Je me souviens ainsi été rabroué, presque moqué, pour connaître l’histoire la révolution française. La sentence infligée fut presque définitive : « à quoi cela te sert de connaître ça ? » La culture générale est justement l’agrégat de connaissances qui soudent un peuple, une nation, une civilisation et qui, en son nom, permet de tisser le lien entre les générations et d’être sûr de soi au moment d’être confronté à d’autres cultures ou modes de pensée. Difficilement concevable, en effet, dans une société atomisée composée d’individus rivés à leur smartphone pour y poster leur dégaîne vulgaire en selfie. 

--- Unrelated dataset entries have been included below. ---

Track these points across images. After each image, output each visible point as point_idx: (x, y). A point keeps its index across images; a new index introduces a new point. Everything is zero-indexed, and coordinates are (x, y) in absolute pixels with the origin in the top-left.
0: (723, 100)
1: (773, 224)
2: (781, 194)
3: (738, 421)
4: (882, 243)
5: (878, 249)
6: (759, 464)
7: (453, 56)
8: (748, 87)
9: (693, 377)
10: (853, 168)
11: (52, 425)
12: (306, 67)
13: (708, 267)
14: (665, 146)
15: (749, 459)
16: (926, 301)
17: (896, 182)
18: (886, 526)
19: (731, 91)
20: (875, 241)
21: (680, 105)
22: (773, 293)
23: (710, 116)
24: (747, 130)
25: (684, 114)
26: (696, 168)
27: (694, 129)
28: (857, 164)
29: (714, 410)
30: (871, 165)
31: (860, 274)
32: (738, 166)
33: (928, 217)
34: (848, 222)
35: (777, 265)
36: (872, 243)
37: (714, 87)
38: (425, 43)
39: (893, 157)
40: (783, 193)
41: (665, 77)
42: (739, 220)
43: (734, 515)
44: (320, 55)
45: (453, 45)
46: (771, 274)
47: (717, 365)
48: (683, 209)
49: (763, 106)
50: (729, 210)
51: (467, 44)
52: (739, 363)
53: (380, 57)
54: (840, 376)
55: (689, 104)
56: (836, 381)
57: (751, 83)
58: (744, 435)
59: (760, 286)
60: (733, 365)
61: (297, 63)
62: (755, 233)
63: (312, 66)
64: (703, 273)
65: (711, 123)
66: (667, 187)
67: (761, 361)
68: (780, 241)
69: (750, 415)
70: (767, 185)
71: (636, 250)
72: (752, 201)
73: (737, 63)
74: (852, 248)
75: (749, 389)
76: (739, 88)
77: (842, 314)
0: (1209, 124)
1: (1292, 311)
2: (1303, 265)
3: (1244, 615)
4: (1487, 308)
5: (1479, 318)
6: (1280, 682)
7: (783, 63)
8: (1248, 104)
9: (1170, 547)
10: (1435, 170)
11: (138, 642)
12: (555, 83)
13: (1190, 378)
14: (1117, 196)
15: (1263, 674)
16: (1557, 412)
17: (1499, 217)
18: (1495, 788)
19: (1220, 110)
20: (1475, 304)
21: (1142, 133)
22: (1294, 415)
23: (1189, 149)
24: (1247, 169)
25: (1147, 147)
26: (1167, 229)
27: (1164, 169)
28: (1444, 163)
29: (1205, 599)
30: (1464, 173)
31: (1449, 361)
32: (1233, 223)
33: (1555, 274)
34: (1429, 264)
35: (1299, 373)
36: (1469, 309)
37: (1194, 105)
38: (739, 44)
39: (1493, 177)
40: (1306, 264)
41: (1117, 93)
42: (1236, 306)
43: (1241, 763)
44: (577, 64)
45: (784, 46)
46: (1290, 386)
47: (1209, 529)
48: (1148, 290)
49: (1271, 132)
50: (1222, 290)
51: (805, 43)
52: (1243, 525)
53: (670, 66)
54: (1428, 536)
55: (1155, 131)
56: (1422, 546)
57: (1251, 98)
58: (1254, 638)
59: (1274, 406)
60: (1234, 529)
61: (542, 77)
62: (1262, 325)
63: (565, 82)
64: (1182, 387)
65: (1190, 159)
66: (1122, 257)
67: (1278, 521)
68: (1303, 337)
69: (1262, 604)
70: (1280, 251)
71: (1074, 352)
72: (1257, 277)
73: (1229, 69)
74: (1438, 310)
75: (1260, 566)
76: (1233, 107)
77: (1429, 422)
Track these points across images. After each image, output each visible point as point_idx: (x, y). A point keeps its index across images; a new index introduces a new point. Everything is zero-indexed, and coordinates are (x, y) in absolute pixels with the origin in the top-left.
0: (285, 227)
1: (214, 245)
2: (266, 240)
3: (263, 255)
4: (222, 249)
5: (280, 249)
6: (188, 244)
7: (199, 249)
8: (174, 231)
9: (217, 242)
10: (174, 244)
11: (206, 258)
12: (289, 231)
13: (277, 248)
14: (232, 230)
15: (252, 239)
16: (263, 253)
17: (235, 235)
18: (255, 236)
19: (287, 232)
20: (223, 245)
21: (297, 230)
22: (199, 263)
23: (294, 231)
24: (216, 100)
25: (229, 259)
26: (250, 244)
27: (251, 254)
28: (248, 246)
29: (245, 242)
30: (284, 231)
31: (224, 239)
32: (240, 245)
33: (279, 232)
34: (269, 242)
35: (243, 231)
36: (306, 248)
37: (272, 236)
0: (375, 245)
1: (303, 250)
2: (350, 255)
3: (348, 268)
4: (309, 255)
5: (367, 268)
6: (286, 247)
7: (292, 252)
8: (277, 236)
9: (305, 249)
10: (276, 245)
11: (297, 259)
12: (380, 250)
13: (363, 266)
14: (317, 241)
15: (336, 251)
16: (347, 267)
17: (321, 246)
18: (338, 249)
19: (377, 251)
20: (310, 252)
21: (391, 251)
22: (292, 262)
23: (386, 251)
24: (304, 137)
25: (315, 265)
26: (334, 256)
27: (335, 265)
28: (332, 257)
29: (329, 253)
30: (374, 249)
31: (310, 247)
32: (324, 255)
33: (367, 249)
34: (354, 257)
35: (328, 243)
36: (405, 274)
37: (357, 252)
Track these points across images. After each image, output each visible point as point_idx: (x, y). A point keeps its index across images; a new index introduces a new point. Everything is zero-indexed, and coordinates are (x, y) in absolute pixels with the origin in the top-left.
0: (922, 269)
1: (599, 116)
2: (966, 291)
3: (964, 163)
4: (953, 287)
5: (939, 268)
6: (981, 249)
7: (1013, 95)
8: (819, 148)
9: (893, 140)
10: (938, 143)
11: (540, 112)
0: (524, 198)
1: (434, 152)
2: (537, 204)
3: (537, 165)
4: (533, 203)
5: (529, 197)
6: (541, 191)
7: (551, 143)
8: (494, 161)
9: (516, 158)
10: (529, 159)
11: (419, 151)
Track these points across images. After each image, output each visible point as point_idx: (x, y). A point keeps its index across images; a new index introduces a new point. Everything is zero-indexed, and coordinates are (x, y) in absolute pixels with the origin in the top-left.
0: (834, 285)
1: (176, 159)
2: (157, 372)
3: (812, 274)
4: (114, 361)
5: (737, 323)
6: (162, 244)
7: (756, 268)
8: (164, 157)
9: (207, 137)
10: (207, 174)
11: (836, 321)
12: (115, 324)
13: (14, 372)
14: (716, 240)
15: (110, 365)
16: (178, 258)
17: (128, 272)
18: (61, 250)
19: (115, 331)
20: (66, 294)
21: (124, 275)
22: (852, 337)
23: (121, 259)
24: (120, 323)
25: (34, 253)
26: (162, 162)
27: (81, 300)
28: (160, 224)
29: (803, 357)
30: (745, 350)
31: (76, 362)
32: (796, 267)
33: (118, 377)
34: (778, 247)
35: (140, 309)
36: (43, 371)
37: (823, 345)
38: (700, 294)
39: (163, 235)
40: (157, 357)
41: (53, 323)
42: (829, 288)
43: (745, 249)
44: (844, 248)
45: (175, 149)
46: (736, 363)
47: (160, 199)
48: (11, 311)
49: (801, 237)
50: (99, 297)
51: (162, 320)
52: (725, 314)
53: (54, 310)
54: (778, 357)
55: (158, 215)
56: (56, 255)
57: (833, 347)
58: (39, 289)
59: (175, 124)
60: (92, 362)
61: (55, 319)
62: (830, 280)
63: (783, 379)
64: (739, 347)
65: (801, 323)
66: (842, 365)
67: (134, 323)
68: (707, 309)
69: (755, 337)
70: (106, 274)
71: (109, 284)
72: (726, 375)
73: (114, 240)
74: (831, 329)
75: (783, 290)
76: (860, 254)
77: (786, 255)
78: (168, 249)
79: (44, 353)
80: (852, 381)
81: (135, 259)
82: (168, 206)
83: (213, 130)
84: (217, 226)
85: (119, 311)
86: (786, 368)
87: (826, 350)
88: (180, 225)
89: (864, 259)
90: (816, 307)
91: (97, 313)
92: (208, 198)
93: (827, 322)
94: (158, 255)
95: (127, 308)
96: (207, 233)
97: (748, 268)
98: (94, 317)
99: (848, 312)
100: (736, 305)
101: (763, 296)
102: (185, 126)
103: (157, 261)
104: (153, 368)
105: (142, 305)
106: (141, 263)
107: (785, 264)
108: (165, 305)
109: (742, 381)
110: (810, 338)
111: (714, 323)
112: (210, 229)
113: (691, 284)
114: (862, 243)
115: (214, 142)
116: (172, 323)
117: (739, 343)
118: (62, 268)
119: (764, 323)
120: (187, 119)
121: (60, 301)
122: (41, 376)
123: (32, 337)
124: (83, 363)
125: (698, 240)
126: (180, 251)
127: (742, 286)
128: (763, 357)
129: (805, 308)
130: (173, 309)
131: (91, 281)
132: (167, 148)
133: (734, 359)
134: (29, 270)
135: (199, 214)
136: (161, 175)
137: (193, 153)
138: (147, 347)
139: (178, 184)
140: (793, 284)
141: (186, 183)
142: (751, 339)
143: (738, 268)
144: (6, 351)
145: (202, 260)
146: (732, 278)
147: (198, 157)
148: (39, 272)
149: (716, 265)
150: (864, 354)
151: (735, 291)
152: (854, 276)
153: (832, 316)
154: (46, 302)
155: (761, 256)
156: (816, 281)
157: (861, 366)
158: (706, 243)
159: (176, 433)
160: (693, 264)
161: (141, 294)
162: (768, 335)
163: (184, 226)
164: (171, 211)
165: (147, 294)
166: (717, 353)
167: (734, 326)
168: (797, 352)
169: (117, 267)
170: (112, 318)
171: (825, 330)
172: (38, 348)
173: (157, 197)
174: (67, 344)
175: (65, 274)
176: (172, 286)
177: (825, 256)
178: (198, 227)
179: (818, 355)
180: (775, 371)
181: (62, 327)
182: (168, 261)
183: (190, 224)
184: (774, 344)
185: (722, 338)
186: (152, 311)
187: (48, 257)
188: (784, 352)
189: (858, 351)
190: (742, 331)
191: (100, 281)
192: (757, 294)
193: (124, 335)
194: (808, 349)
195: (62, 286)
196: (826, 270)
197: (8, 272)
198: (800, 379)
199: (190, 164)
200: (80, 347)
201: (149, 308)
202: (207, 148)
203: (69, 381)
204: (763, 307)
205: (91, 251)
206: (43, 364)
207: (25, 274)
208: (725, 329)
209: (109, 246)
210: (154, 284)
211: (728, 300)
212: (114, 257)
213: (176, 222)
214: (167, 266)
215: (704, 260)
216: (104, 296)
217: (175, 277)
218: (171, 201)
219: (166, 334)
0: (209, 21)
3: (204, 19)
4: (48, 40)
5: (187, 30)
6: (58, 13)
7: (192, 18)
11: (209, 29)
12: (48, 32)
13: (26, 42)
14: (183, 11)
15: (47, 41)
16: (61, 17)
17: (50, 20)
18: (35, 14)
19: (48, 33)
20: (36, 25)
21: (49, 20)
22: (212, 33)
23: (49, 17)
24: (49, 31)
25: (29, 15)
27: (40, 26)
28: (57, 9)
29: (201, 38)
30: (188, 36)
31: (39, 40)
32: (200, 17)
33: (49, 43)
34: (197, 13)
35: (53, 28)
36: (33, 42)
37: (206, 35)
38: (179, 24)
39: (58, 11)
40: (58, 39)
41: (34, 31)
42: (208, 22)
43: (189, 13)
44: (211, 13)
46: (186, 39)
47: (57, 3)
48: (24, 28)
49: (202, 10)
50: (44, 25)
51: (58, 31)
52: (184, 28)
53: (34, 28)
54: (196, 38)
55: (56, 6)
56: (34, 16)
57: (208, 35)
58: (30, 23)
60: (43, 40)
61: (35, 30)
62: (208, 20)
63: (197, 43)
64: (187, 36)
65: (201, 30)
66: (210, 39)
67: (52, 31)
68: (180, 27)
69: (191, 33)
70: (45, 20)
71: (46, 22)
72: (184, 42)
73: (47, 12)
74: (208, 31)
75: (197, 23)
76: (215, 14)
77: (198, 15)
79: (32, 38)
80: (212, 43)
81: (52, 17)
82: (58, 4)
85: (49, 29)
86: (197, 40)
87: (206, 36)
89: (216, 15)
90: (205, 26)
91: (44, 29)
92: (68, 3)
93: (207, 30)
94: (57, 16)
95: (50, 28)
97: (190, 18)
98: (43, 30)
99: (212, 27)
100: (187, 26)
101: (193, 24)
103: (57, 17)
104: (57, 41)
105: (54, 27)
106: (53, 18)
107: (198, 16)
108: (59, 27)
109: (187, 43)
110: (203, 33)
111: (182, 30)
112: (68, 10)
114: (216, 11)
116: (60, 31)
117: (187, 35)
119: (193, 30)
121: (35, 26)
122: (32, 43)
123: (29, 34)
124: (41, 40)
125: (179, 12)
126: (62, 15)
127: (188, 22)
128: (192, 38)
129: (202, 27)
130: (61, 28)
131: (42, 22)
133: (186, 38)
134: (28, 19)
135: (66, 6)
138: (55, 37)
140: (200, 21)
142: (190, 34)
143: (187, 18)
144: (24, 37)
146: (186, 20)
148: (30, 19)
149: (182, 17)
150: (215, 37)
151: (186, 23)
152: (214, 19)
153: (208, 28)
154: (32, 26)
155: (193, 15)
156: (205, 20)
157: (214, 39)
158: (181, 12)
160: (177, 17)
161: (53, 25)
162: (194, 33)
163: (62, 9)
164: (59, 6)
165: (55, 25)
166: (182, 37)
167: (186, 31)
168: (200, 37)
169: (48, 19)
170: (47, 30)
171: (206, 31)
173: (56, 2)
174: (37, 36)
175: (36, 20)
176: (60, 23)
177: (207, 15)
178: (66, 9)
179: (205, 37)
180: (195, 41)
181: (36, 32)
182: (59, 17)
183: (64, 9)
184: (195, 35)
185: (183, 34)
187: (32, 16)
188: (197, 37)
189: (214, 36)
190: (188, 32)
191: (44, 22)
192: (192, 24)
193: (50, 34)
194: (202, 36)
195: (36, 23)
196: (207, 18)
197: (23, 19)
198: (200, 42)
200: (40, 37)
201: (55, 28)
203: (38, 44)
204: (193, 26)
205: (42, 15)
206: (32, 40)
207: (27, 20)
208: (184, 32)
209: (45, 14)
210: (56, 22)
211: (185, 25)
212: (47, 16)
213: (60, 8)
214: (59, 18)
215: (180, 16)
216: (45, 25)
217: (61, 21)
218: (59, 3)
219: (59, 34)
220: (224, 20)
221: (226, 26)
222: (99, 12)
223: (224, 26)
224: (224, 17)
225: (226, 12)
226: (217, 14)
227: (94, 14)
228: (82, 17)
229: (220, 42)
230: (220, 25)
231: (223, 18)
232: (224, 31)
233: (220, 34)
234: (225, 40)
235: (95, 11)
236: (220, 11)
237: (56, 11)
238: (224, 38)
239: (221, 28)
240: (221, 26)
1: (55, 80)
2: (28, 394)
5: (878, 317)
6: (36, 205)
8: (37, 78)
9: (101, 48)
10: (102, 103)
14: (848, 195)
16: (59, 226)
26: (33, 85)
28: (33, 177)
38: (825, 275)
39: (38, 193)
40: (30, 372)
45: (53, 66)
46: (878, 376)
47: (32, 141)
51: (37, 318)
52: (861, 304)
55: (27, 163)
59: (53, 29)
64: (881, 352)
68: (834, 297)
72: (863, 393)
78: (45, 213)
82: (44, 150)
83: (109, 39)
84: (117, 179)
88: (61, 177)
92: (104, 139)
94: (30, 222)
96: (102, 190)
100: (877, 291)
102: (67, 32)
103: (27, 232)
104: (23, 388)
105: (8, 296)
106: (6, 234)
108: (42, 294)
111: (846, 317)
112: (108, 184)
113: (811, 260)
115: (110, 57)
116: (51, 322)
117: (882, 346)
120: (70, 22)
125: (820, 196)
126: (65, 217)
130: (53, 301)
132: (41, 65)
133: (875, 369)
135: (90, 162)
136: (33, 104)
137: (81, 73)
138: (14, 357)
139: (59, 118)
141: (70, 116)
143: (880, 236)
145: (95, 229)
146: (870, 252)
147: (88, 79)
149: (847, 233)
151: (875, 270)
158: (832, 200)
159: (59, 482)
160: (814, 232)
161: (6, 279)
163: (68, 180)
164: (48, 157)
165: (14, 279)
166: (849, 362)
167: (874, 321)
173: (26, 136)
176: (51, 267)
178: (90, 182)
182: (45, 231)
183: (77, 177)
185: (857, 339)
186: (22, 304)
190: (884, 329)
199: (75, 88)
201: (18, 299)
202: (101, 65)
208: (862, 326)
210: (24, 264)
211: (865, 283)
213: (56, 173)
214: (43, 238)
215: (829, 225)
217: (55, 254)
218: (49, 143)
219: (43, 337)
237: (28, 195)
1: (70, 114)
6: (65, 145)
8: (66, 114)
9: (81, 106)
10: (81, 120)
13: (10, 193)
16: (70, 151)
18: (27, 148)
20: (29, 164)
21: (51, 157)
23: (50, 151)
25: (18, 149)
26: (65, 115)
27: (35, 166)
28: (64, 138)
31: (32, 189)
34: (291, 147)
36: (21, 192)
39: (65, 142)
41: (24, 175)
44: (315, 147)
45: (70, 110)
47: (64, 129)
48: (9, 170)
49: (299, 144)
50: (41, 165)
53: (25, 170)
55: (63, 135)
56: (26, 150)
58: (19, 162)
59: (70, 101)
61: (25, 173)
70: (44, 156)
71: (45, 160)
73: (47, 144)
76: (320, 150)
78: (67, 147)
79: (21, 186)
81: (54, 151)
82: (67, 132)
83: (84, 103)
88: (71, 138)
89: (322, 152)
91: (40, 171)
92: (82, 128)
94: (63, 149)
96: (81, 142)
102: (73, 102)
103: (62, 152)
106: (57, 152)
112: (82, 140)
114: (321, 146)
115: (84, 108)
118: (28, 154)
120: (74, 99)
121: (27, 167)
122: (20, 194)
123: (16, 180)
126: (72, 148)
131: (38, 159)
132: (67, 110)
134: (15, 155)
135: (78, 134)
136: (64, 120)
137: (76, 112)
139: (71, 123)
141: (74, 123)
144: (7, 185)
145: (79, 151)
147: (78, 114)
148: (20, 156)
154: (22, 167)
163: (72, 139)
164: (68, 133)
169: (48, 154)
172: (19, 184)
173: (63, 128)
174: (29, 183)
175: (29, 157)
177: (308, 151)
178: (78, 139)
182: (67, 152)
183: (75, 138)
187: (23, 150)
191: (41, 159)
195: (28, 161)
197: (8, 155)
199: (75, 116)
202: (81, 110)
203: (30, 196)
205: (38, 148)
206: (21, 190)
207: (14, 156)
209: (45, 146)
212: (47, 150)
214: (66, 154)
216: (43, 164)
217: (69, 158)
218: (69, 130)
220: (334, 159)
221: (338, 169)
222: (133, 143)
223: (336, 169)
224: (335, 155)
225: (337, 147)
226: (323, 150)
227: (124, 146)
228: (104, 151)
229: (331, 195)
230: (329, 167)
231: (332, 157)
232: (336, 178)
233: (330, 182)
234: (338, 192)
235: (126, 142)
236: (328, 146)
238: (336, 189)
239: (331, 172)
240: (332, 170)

Effectuez le test et vous serez surpris : qui peut encore, aujourd’hui, citer le nom de quelques héros de Victor Hugo ? Ou même situer l’auteur lui-même sur une ligne du temps ? Qui s’émeut encore devant une toile de Jacques-Louis David, de Camille Corot ou même de Paul Cézanne, ces illustres inconnus ? Qui peut encore placer des pays au nom pourtant familiers sur une carte ? En lieu et place, les quelques vagues connaissances communes s’articulent autour des séries télévisées – un des fléaux de l’époque- en vogue sur Netflix, des émissions qui servent « à vider la tête » alors qu’il faudrait se remplir urgemment le cerveau, ou du football de Ronaldo et de Messi.

La culture, c’est comme la confiture, rétorque-t-on souvent à tout hâbleur se vantant de connaître une capitale, un héros de la mythologie, un tableau de maître ou une date de l’histoire. Au moins on en a, au plus on l’étale. Dans nos contrées, le peu de confiture qui reste au fond du pot ne suffit souvent plus à couvrir l’entièreté de la tartine et l’on peut prédire que si la culture générale fait office de nourriture terrestre, la famine guette. Il est moins une : notre civilisation meurt de faim et donc de fin.

En sauvant l’une, nous viendrons à la rescousse de l’autre. Seul hic, la culture se mérite. Elle  « ne s’hérite pas, elle se conquiert », selon Malraux. Et peu importe si, pour l’excellent Sylvain Tesson, un des rares écrivains modernes à écrire avec brio , « être trop cultivé pose le problème de vivre avec un brouhaha dans la tête. ». En mon temps, pourtant guère éloigné, l’école nous apprenait les « humanités » : c’est ainsi que nous nommions les secondaires, elles-mêmes ponctuées par l’année de « rhétorique », discipline nécessitant elle-même maintes connaissances. Une des mesures à prendre d’urgence serait d’instituer un test de connaissances générale en fin de secondaires. 

A l’heure où l’orthographe et la syntaxe - autres marqueurs de nos connaissances, linguistiques dans ce cas précis- se perdent, où les tests internationaux confirment le recul de notre enseignement, où l’ignorance fait presque office de vertu, l’heure doit être à la revalorisation des connaissances afin de faire corps avec la culture et, partant de là, de notre civilisation.